Company Acquiring Property Already Subject to a Charge

# Company Acquiring a Property Already Subject to a Charge

## 1. The Situation

A property that already has a registered charge is sold to a company with the charge-holder's consent. The acquiring company must ensure the charge is properly recorded in its own name as per Section 77.

## 2. Required Action

The acquiring company has two duties:

1. Vacate the earlier charge registered against the seller.

2. Register a new charge in its own name with the ROC.

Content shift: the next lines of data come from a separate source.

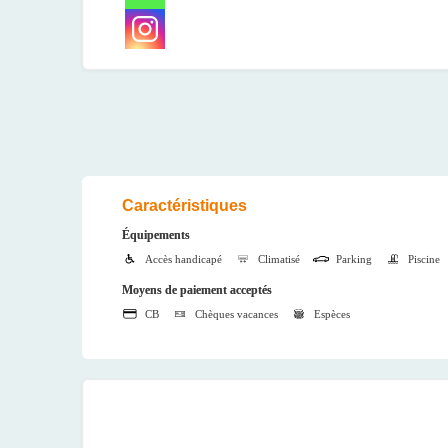
Caractéristiques
Équipements
Accès handicapé
Climatisé
Parking
Piscine
Moyens de paiement acceptés
CB
Chèques vacances
Espèces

This prevents the public register from showing a stale charge against the old owner while leaving the new owner's encumbrance invisible.

## 3. Why This Matters

Without this step, prospective lenders or buyers searching the ROC records for the new acquirer's charges would see a clean slate — even though the property is genuinely encumbered. The mechanism preserves the integrity of the constructive-notice doctrine under Section 80.

Worked example

### Example 1

Example: XYZ Ltd buys a factory from ABC Ltd. The factory has an existing registered charge in favour of Bank B, who consents to the transfer. XYZ Ltd must (a) ensure the original charge against ABC Ltd is vacated, and (b) file a fresh CHG-1 registering the charge against XYZ Ltd in favour of Bank B.

⚠️ Common exam mistakes

  • Assuming the original registration 'travels' with the property to the new owner — it does not. The new owner must re-register.
  • Ignoring the requirement of charge-holder's consent for transfer of charged property.
  • Failing to vacate the older charge entry, leaving the public register misleading.